In Bellingham, the 32 terminated positions come from changes in the Allergy & Immunology Clinic, the Sleep Lab and the Outpatient Palliative Care program.
The Allergy & Immunology Clinic will close permanently, although a date has not been chosen yet, according to Mayhew. The clinic at 4545 Cordata Parkway, Suite 1C, is not accepting new patients, and current patients can continue to receive care from the clinic until further notice.
“We recognize that patients will require transition plans specific to their condition, physicians and clinic staff have prioritized patient needs and identified appropriate clinical options for each type of patient. The options for asthma and allergy care locally range from continuing with another allergist or with primary care providers.
“Fortunately, there is an excellent community-based allergist at the Bellingham Asthma, Allergy & Immunology Clinic, and primary care providers at PeaceHealth Medical Group and other family medicine clinics are well versed in allergy care,” Mayhew’s statement read.

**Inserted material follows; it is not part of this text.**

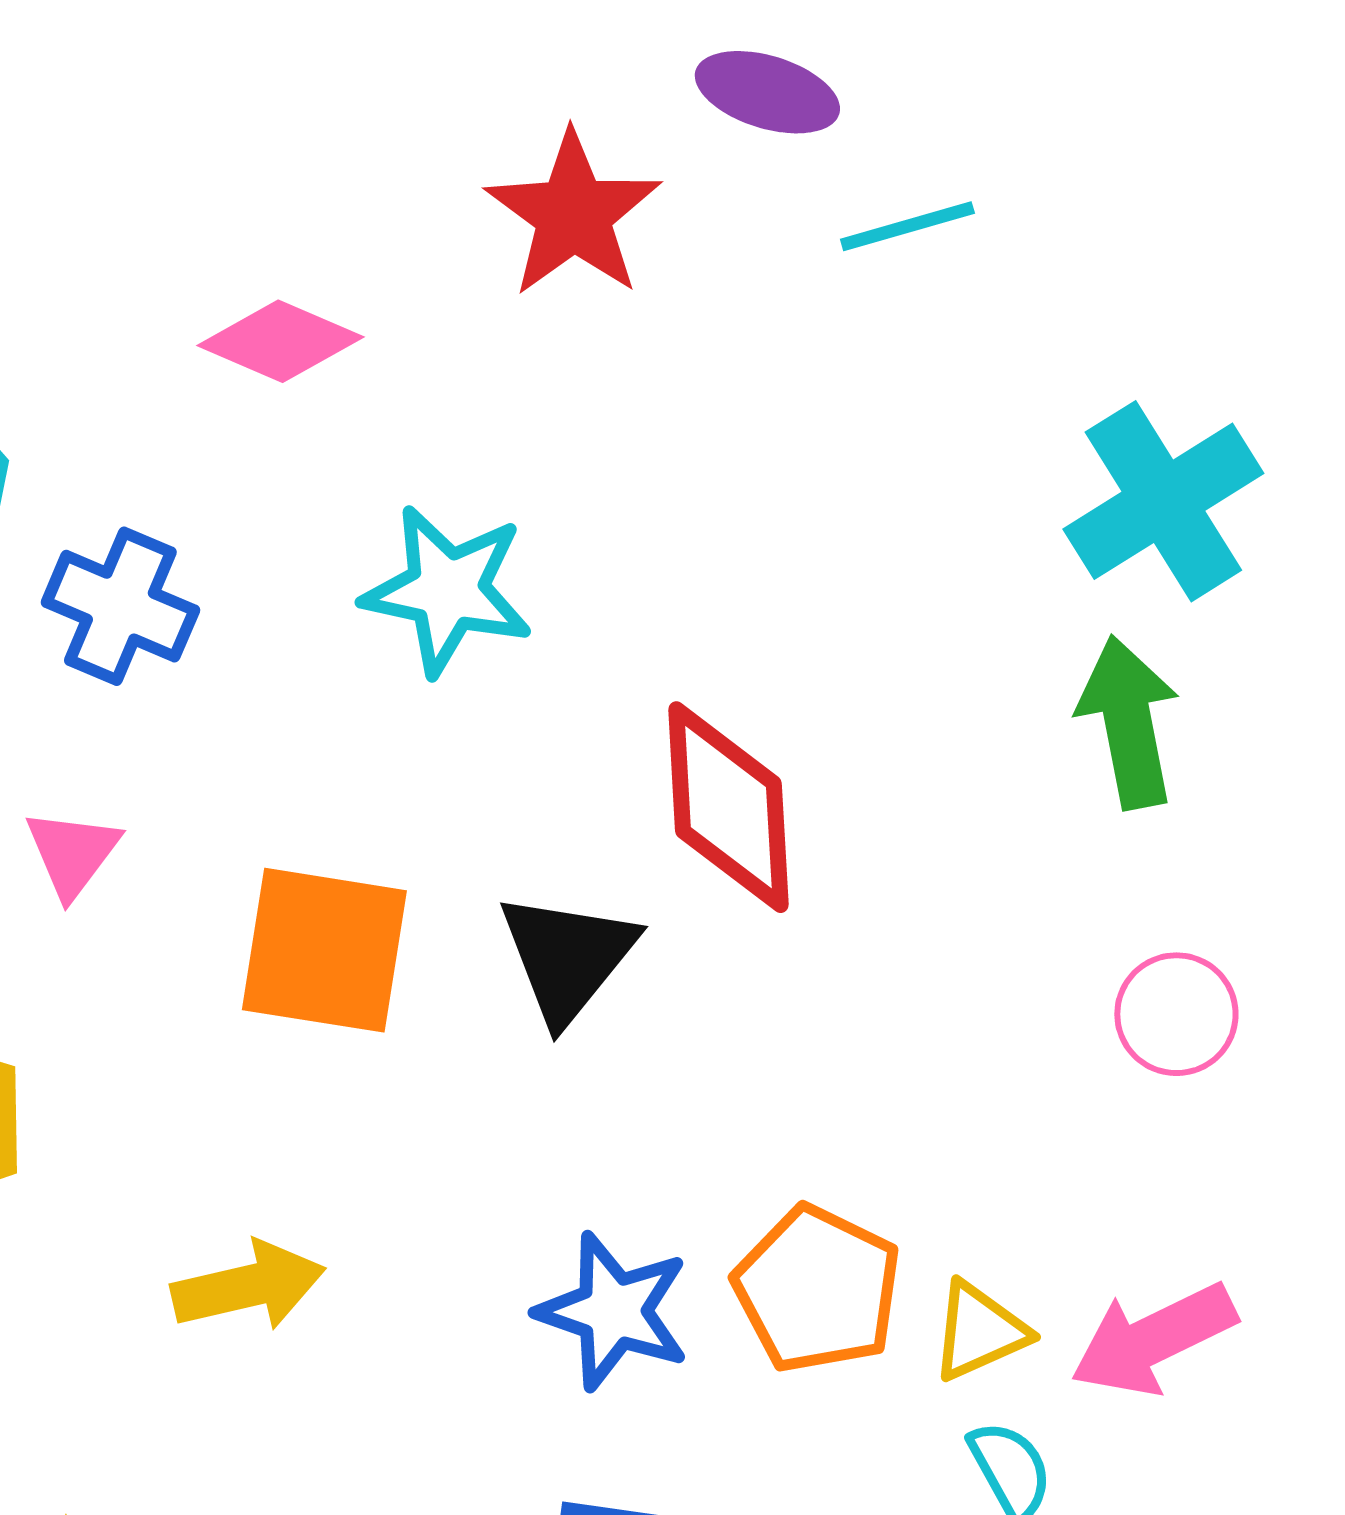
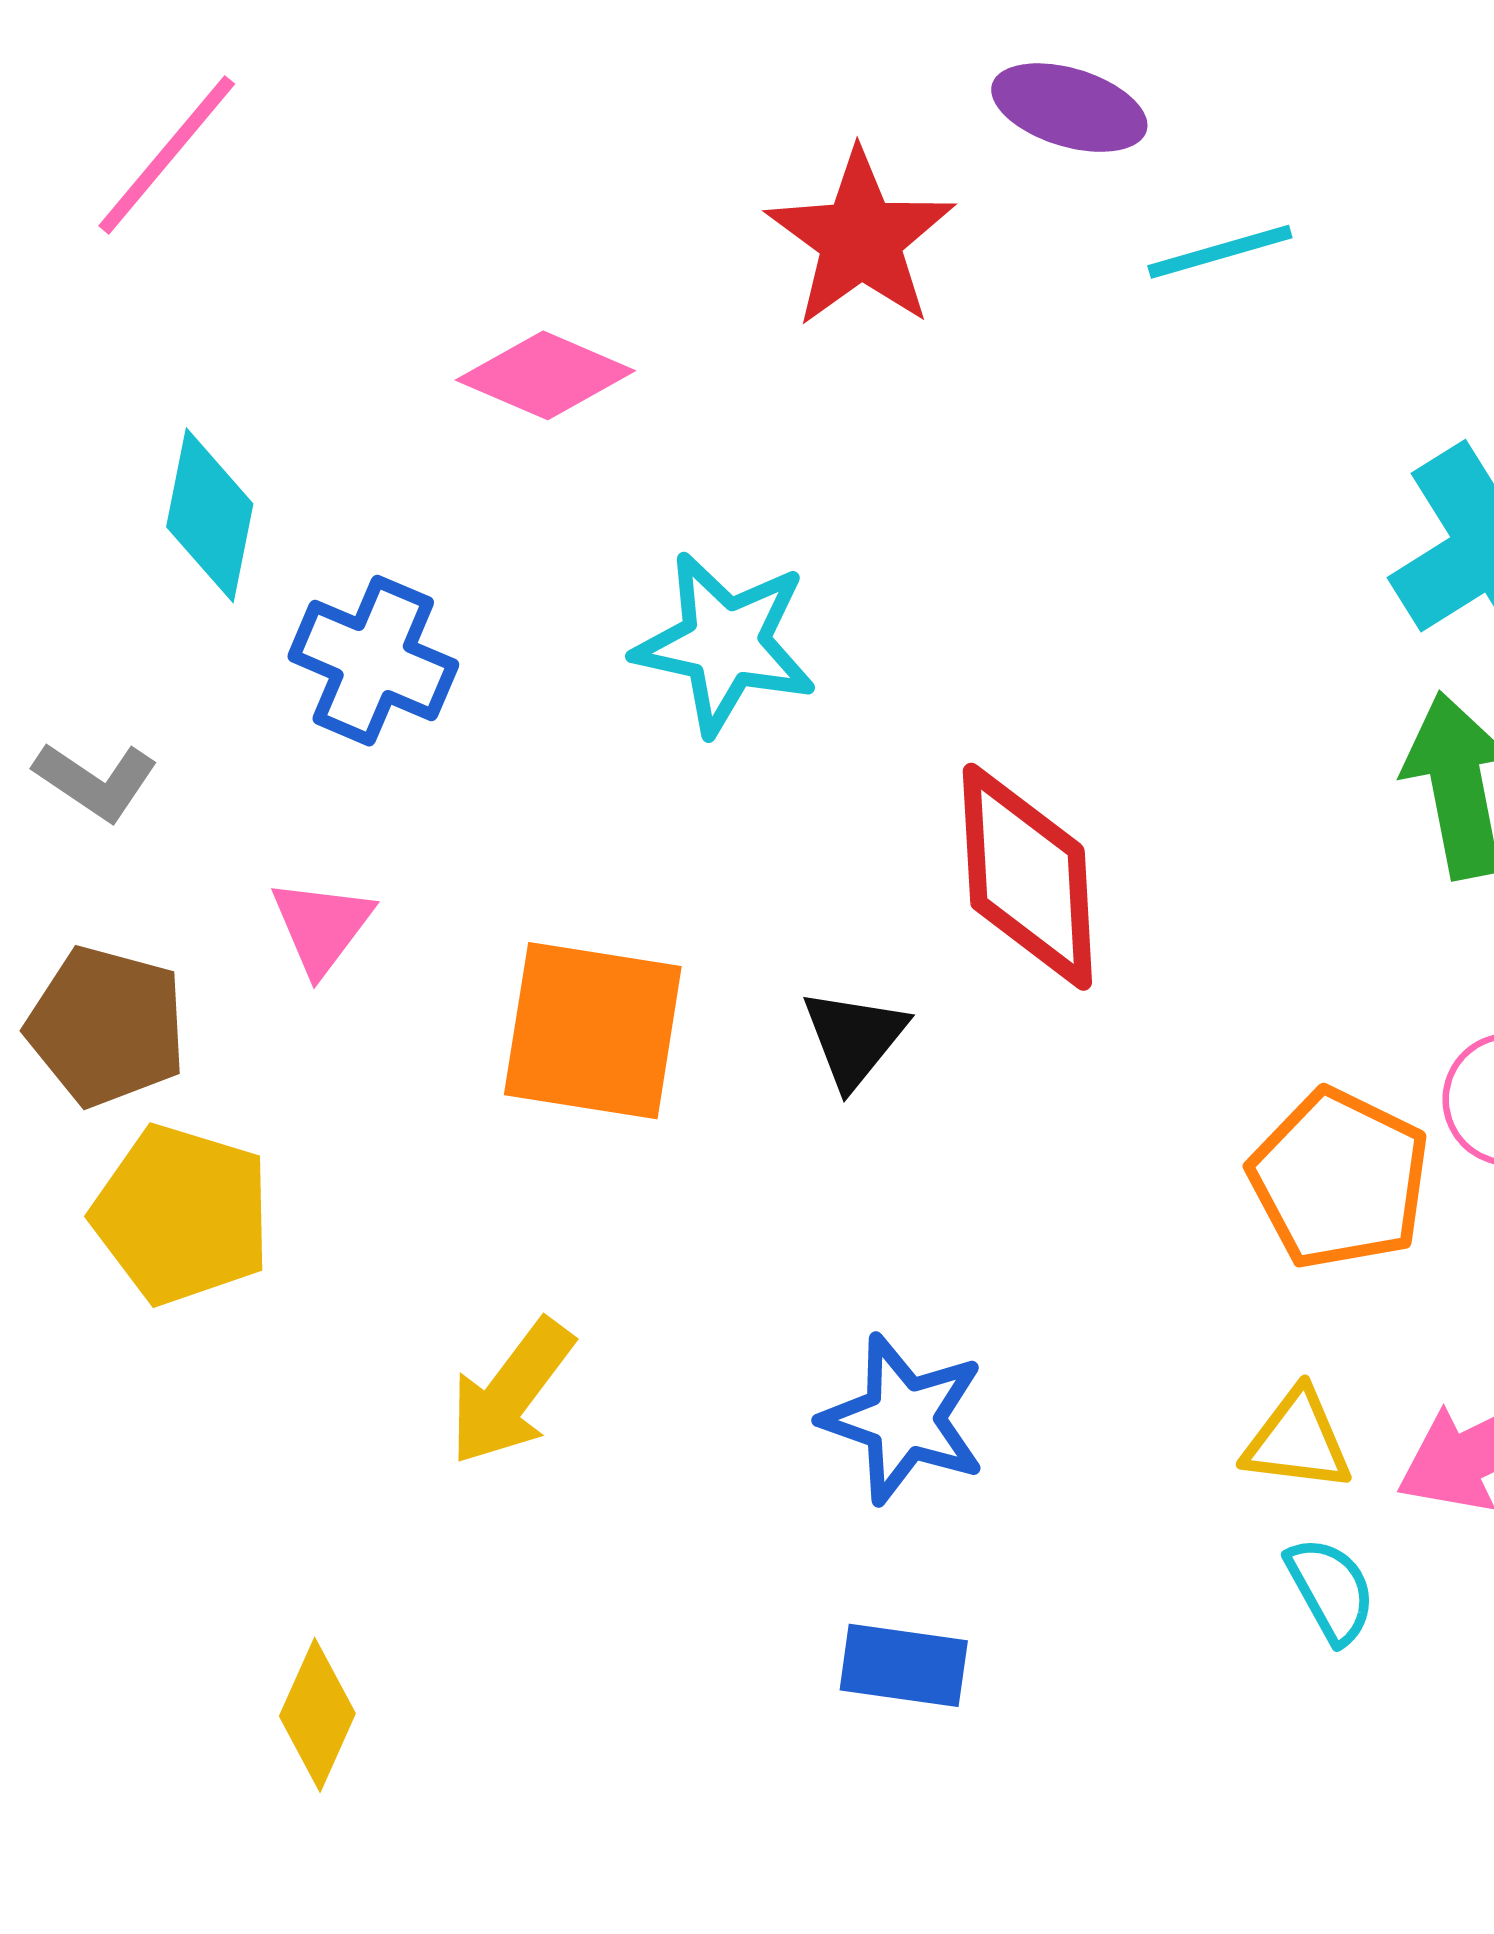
black triangle: (567, 957) -> (854, 1038), size x0.7
yellow arrow: (248, 1286) -> (511, 1392), turned 140
orange pentagon: (817, 1289) -> (1339, 1179), moved
yellow triangle: (979, 1331) -> (1297, 1440), turned 31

Bellingham’s Sleep Lab will also stop providing overnight sleep lab services on May 15, eliminating some jobs. The lab will still provide sleep consultations and home sleep studies, and will help patients find alternatives for overnight sleep lab services.
PeaceHealth is also eliminating some caregiver roles within the Outpatient Palliative Care program in Bellingham, but will continue to offer care for patients in various ways.
“We will continue to support patients with complex care needs using a new model which includes care navigators, coupled with support from our home health team and, if appropriate, our hospice caregivers. Every effort will be made to minimize the impact to patients through this transition by identifying their specific needs and aligning appropriate services,” Mayhew wrote.
PeaceHealth credits the job eliminations to the costs of health care rising slower than what it was earning for the care being provided, according to Mayhew.
“To make sure that we can continue to sustain our mission into the future, we conducted a comprehensive review of all services and operations. The result is growth in some areas and reductions in others.”